• **Text shown**
* * *

Comic Ken Reid battled the heat and a diffident audience when he took the stage Saturday at Boston Calling. Fans of Reid’s popular podcast TV Guidance Counselor, know that his comedic approach is rooted in the preposterous incongruities he recognizes in pop culture arcanum. On Saturday, he looked at the space around him — City Hall Plaza — and riffed on the dissonance of holding a music festival in a place that is so loaded with other meanings to Bostonians: “We’re standing on what was once Scollay Square. This is the place where sailors would get tattoos, and beat people up at Burlesque shows. And now look at it.”
From Scollay Square to City Hall Plaza. From infamy to civic pride. We know that Boston, as a city, and the places that make it up get reinvented over time. Swampy inlets from the Charles become the Fenway. The Combat Zone becomes home to Emerson and Suffolk dorms. JP becomes a bougie haven of gentrification. But that reinvention never erases the layered history of places in Boston. And those layers reflect, endowing events that take place here with an excess of meanings to those in the know.

* * *

• **Records**
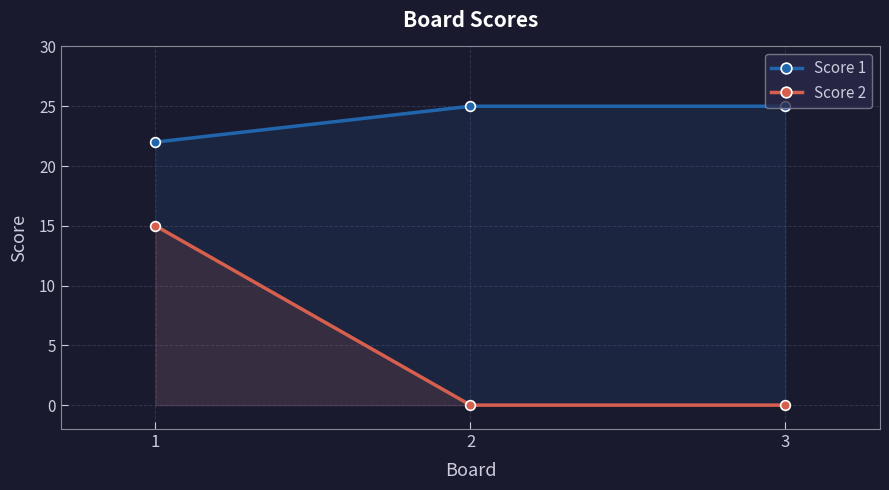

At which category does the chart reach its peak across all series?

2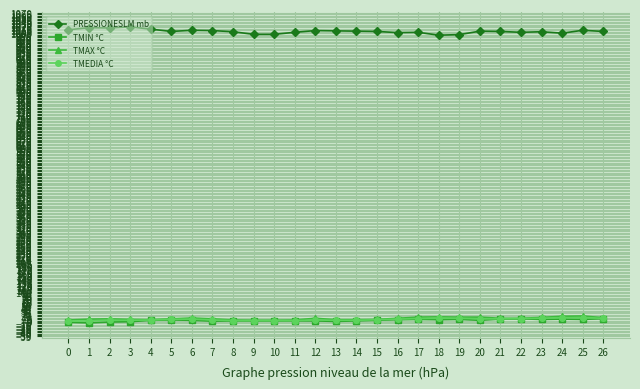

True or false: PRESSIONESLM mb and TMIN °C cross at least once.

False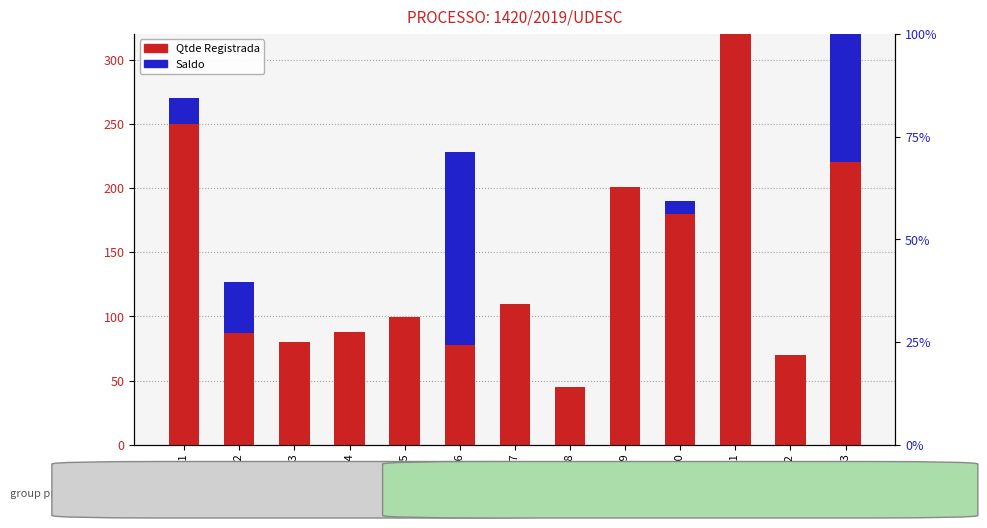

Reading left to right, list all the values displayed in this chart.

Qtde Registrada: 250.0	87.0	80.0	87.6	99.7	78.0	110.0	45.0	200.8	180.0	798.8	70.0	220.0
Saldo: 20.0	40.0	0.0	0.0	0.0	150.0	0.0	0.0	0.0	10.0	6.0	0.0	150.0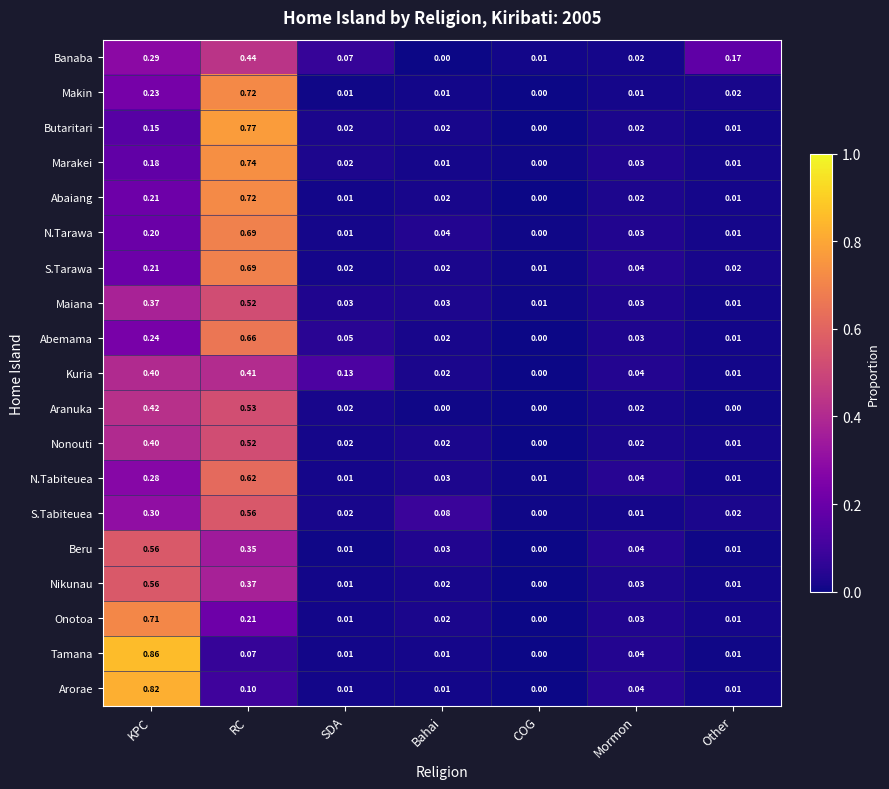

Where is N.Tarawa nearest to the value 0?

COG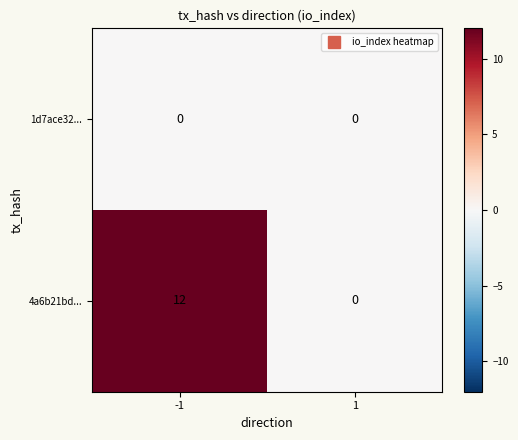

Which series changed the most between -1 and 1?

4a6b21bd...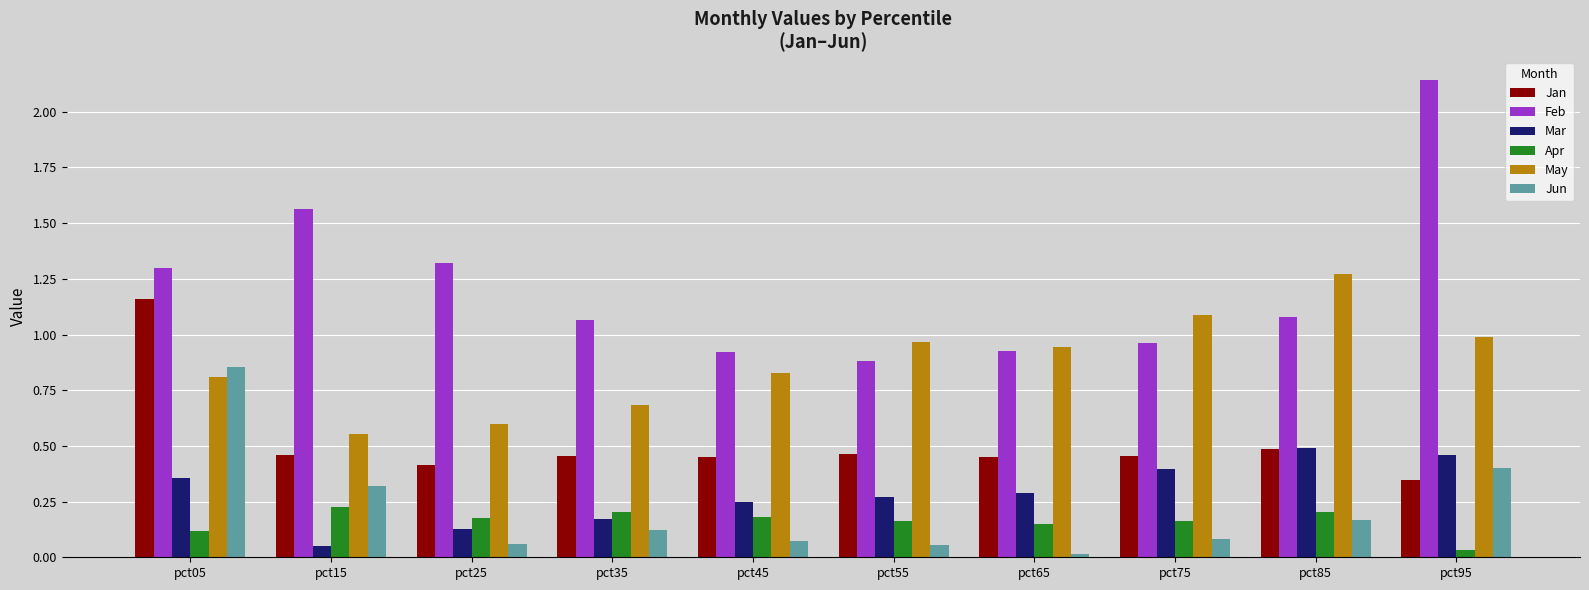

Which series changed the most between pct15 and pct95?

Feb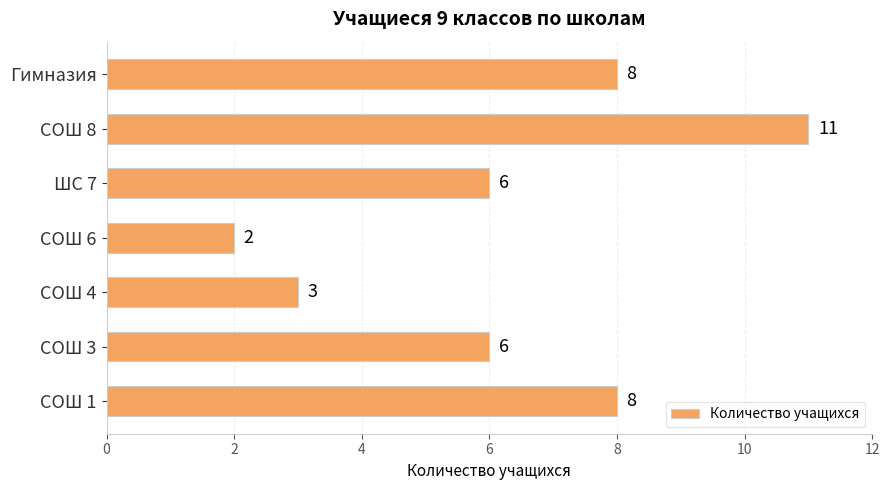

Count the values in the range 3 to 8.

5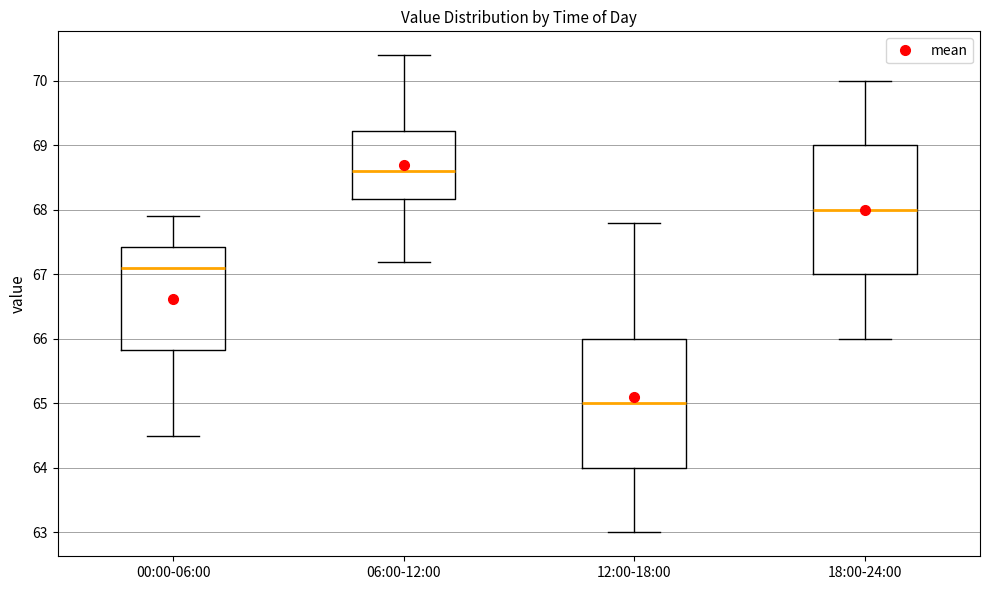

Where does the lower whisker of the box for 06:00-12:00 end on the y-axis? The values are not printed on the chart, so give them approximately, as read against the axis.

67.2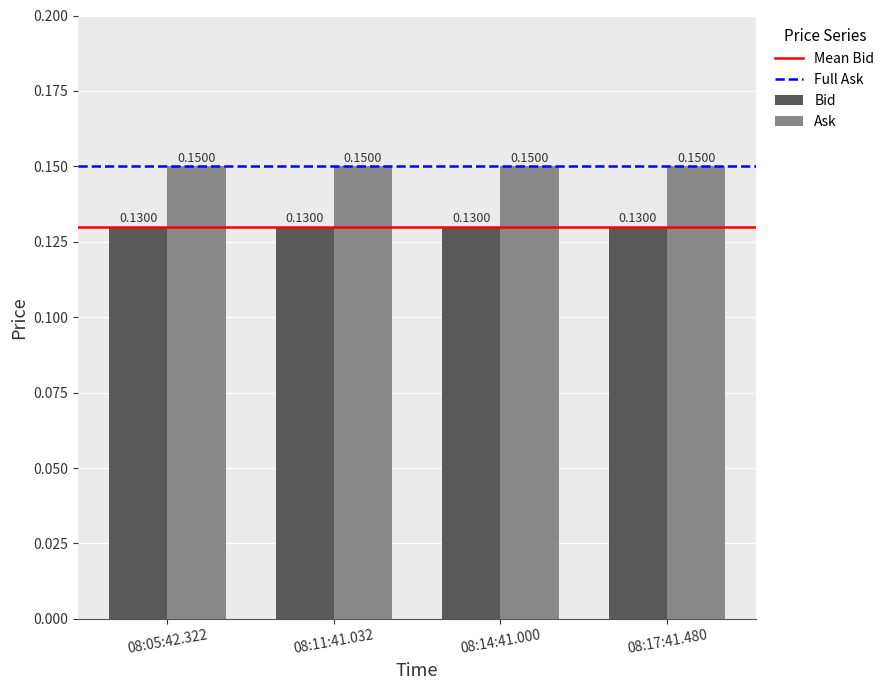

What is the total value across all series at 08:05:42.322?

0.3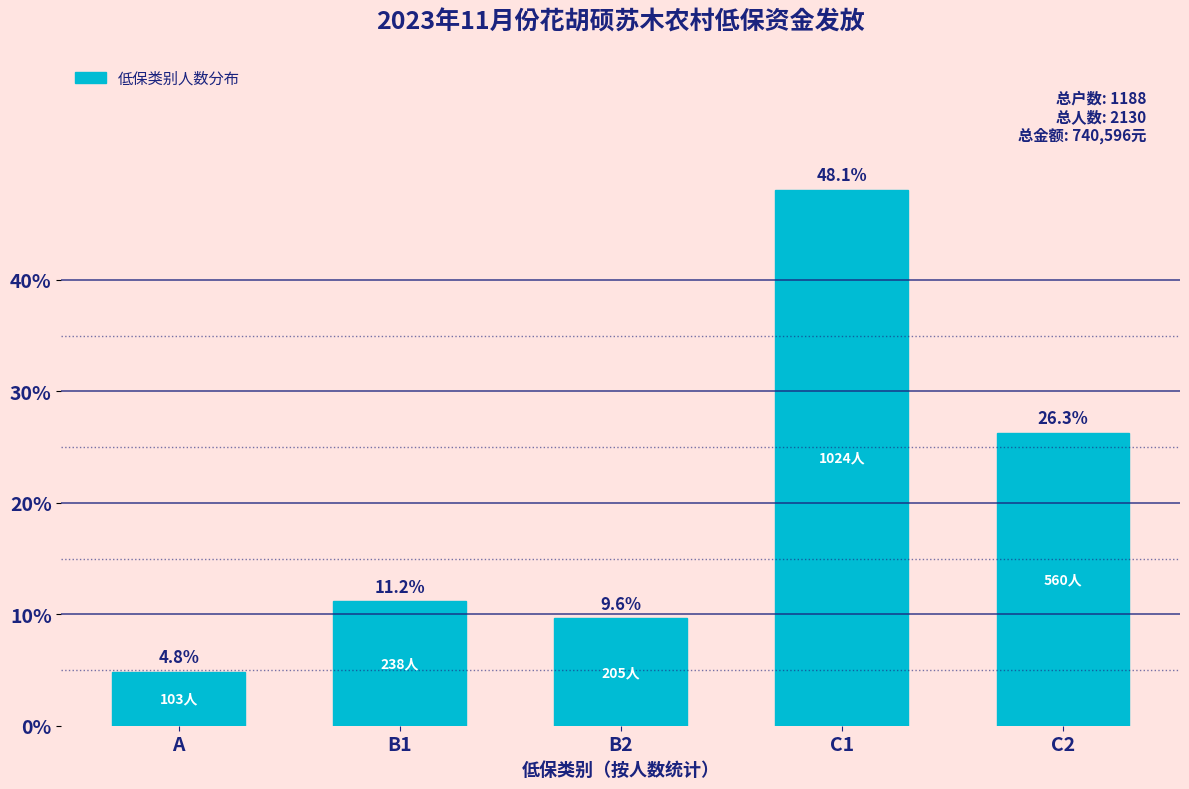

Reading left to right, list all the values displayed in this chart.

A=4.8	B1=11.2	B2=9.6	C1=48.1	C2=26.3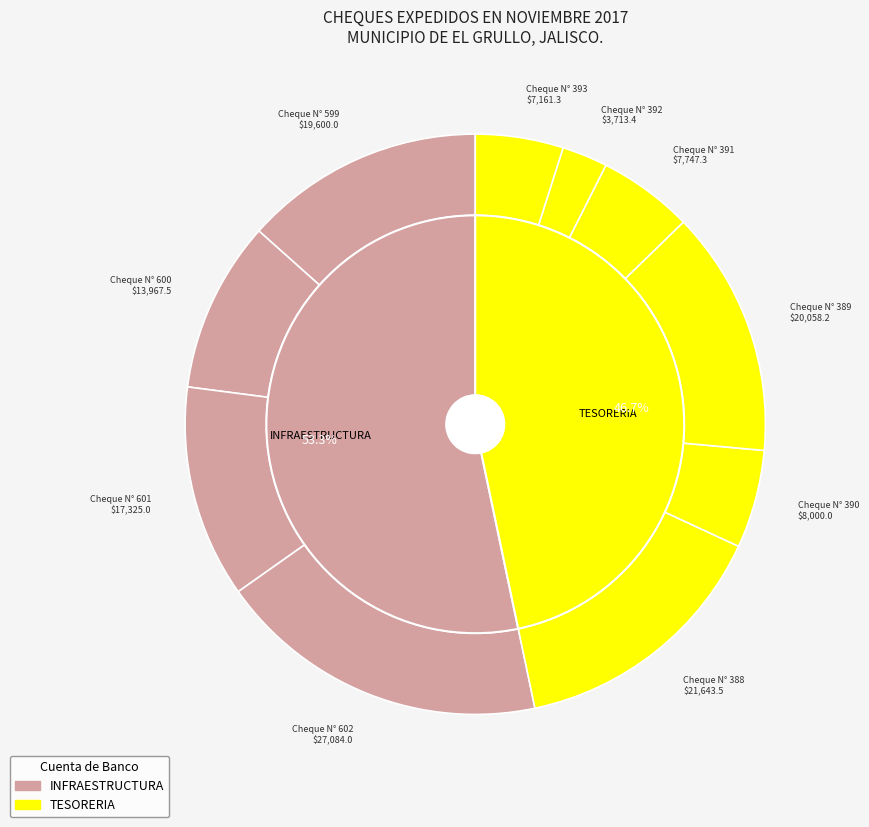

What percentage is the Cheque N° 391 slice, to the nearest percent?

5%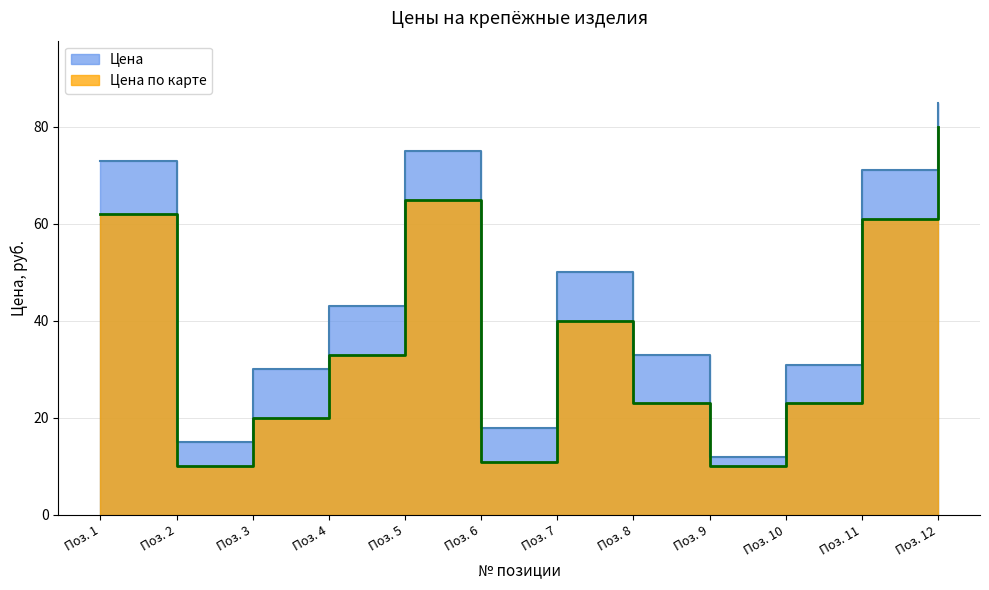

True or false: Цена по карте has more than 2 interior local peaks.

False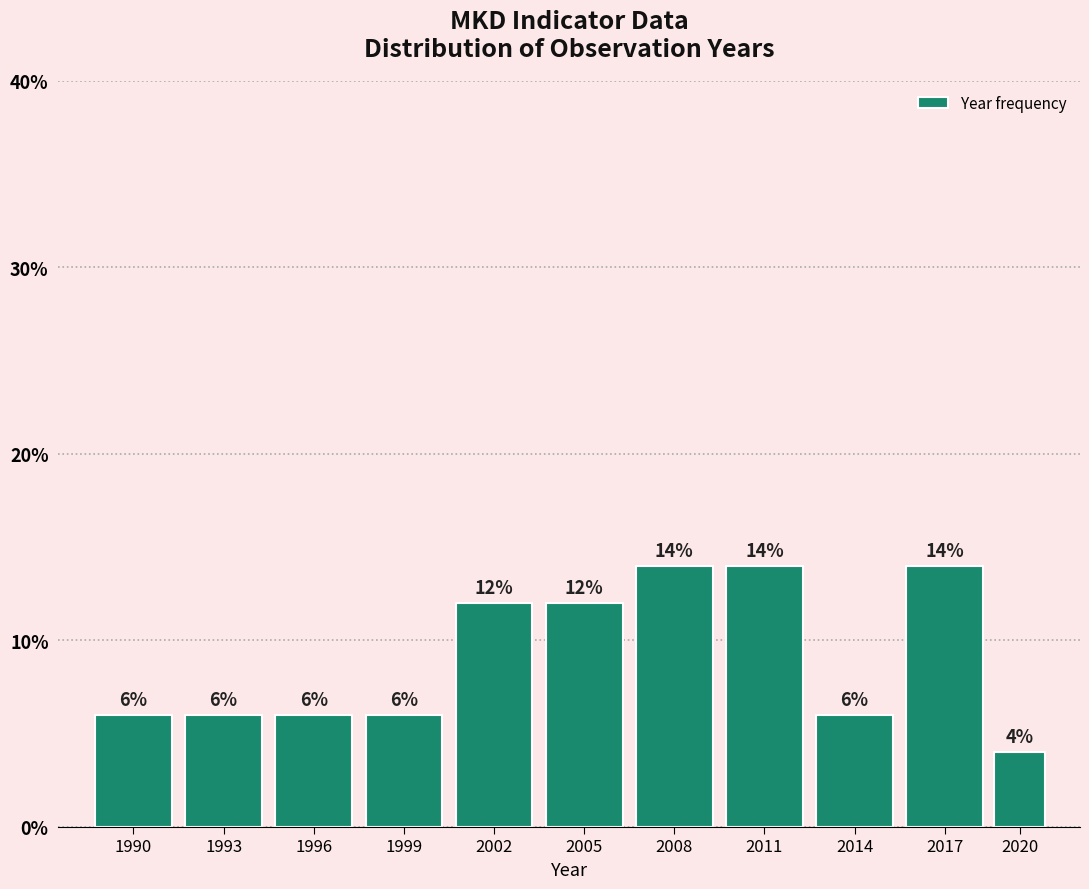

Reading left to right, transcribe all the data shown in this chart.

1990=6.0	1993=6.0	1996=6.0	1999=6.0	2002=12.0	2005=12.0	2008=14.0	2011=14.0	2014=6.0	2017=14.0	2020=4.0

* * *

• **Prompt 1**
Sum up the passage about Ken Reid at Boston Calling in two sentences.
• **Prompt 2**
Give the stretch of the passage about Ken Reid at Boston Calling from "From Scollay Square" through "in the know." again, substituting "Back Bay" for "Fenway".
• **Prompt 3**
For each statement, say yes or no according to the passage about Ken Reid at Boston Calling, and quote the words that decide it.
(a) Reid performed at the festival on a Sunday.
(b) The festival took place at City Hall Plaza.
(c) The Combat Zone became home to Emerson and Suffolk dorms.

• **Output 1**
On Saturday at Boston Calling, comic Ken Reid battled the heat and a diffident audience and riffed on holding a music festival on City Hall Plaza, once Scollay Square, where sailors got tattoos and beat people up at burlesque shows. The passage says Boston's places get reinvented over time, but that reinvention never erases their layered history, which gives events there an excess of meanings for those in the know.

• **Output 2**
From Scollay Square to City Hall Plaza. From infamy to civic pride. We know that Boston, as a city, and the places that make it up get reinvented over time. Swampy inlets from the Charles become the Back Bay. The Combat Zone becomes home to Emerson and Suffolk dorms. JP becomes a bougie haven of gentrification. But that reinvention never erases the layered history of places in Boston. And those layers reflect, endowing events that take place here with an excess of meanings to those in the know.

• **Output 3**
(a) No: "took the stage Saturday at Boston Calling"
(b) Yes: "he looked at the space around him — City Hall Plaza"
(c) Yes: "The Combat Zone becomes home to Emerson and Suffolk dorms."